Telepsychiatry Helps Get Mental Health Services To Rural Iowa
By Jillian Petrus, Reporter
By
Jason Kristufek
Story Created:
May 6, 2011 at 6:47 AM CDT
Story Updated:
May 6, 2011 at 6:47 AM CDT
CEDAR RAPIDS, Iowa - Iowa ranks 47th out of 50 states in the number of psychiatrists per capita and 46th per capita in the number of psychologists, according to the most recent figures available from the U.S. Department of Health and Human Services.

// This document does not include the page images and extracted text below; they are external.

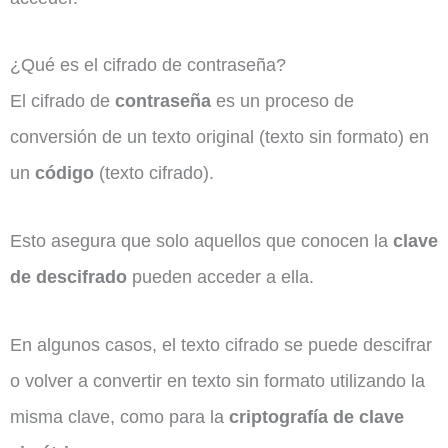
¿Qué es el cifrado de contraseña?
El cifrado de
contraseña
es un proceso de
conversión de un texto original (texto sin formato) en
un
código
(texto cifrado).
Esto asegura que solo aquellos que conocen la
clave
de descifrado
pueden acceder a ella.
En algunos casos, el texto cifrado se puede descifrar
o volver a convertir en texto sin formato utilizando la
misma clave, como para la
criptografía de clave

Dr. Alan Whitters, a Cedar Rapids psychiatrist, has treated 100 patients from his home while they stay close to theirs. He was one of the state’s earliest adapters of telepsychiatry in which patient and doctor are connected by computer link.
“All of them were rural patients,” Whitters said. “They would be hooked up at their local hospital or their clinic for a visit, and they came from a lot of different areas.”
He says telepsychiatry allows him to see more patients over greater distances than would otherwise be possible. It also allows rural patients the chance to get emergency help that might otherwise not be available save for a long trip into an urban center.
“The disadvantage is to do really good care, we need to smell and see and observe the patient,” he said. “This observation gives us clues to what’s going on that we might not otherwise see over a monitor.”